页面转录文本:
● ● ● ●

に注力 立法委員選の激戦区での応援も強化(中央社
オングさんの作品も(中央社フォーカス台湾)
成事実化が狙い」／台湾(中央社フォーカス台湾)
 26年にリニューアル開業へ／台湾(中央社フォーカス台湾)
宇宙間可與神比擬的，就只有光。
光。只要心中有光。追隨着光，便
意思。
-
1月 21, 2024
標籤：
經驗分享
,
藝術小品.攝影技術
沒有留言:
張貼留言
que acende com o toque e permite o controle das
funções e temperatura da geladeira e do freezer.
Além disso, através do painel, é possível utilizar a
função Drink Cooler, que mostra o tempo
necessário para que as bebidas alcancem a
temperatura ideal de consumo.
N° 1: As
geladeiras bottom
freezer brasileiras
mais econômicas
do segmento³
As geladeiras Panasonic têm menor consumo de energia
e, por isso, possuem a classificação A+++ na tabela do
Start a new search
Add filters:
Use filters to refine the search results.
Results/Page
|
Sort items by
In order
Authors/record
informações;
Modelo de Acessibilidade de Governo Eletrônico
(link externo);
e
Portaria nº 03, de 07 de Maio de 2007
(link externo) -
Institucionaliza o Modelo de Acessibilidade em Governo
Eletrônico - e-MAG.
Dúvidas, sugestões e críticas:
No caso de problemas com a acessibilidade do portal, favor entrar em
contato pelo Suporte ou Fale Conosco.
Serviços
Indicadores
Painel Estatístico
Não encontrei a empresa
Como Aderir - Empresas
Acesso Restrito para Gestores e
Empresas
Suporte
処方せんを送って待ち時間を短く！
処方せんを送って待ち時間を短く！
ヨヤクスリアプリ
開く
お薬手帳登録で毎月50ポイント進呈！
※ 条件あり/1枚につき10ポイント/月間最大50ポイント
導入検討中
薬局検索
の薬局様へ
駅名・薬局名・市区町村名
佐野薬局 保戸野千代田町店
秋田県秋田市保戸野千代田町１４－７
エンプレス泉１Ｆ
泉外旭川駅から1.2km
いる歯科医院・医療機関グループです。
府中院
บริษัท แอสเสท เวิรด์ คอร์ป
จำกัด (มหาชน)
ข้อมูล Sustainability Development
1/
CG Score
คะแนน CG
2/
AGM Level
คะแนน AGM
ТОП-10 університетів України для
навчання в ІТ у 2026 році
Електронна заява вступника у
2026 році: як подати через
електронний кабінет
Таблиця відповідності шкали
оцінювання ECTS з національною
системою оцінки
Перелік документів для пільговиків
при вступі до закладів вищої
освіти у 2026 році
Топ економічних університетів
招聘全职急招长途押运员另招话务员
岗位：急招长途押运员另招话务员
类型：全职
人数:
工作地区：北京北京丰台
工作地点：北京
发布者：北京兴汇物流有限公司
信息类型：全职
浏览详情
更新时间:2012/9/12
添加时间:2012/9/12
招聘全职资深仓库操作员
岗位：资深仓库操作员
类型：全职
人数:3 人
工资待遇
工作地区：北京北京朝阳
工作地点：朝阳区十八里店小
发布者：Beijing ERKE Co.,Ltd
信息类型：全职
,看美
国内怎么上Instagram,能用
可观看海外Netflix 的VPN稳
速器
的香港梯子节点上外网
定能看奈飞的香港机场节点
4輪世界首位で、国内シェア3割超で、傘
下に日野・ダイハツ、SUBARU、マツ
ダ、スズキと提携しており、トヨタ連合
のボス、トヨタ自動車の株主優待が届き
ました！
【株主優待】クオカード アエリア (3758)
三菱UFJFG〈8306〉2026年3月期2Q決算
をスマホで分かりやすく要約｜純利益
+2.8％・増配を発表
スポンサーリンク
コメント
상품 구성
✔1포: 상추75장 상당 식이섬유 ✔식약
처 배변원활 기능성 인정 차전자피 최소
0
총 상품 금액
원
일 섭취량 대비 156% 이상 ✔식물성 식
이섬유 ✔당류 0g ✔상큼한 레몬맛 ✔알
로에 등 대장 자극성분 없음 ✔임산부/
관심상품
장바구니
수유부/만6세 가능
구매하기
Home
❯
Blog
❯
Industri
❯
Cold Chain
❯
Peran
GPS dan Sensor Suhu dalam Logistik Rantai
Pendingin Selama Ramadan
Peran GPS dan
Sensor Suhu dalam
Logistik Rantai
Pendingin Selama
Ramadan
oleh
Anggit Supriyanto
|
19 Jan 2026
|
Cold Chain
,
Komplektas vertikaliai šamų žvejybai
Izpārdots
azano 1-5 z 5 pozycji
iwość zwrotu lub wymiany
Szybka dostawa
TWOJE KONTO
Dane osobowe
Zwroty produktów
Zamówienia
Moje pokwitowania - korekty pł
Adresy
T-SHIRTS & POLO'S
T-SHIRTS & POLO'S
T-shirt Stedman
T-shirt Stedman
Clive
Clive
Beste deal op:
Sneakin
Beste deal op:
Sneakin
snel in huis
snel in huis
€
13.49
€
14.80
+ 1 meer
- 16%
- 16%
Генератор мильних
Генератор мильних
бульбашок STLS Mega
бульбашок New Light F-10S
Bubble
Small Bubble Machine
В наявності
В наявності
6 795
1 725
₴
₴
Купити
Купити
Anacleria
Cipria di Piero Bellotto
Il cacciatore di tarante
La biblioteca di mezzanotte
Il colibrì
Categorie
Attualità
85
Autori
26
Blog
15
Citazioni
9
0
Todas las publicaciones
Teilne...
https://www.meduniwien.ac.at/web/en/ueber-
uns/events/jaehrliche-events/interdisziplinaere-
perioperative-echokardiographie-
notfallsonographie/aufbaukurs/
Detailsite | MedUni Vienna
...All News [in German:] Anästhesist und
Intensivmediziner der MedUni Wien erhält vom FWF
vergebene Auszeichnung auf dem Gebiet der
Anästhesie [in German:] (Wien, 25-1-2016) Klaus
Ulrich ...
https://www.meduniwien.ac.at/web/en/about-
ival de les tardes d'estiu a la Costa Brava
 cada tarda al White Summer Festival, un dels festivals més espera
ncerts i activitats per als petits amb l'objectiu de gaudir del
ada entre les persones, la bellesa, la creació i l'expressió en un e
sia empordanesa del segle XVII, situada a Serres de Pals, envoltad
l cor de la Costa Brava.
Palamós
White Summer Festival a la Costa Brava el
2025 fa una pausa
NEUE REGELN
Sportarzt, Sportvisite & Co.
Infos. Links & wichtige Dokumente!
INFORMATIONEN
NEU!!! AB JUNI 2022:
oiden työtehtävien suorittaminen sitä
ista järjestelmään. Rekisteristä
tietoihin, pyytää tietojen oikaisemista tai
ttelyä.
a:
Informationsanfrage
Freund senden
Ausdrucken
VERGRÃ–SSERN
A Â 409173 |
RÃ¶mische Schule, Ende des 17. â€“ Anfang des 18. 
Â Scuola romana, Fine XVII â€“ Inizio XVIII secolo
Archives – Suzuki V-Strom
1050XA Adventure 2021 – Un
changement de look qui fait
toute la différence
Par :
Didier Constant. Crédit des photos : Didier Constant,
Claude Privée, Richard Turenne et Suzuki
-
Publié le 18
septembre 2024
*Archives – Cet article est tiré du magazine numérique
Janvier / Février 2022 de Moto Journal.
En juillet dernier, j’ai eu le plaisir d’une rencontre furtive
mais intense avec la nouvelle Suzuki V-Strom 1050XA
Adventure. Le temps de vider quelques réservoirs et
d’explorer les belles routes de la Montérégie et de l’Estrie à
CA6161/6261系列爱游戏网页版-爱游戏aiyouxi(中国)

● ● ● ●

■ 任务说明
统计上方条目中有多少行包含字符串"Summer"，区分大小写，只给出行数。

■ 本题结果
2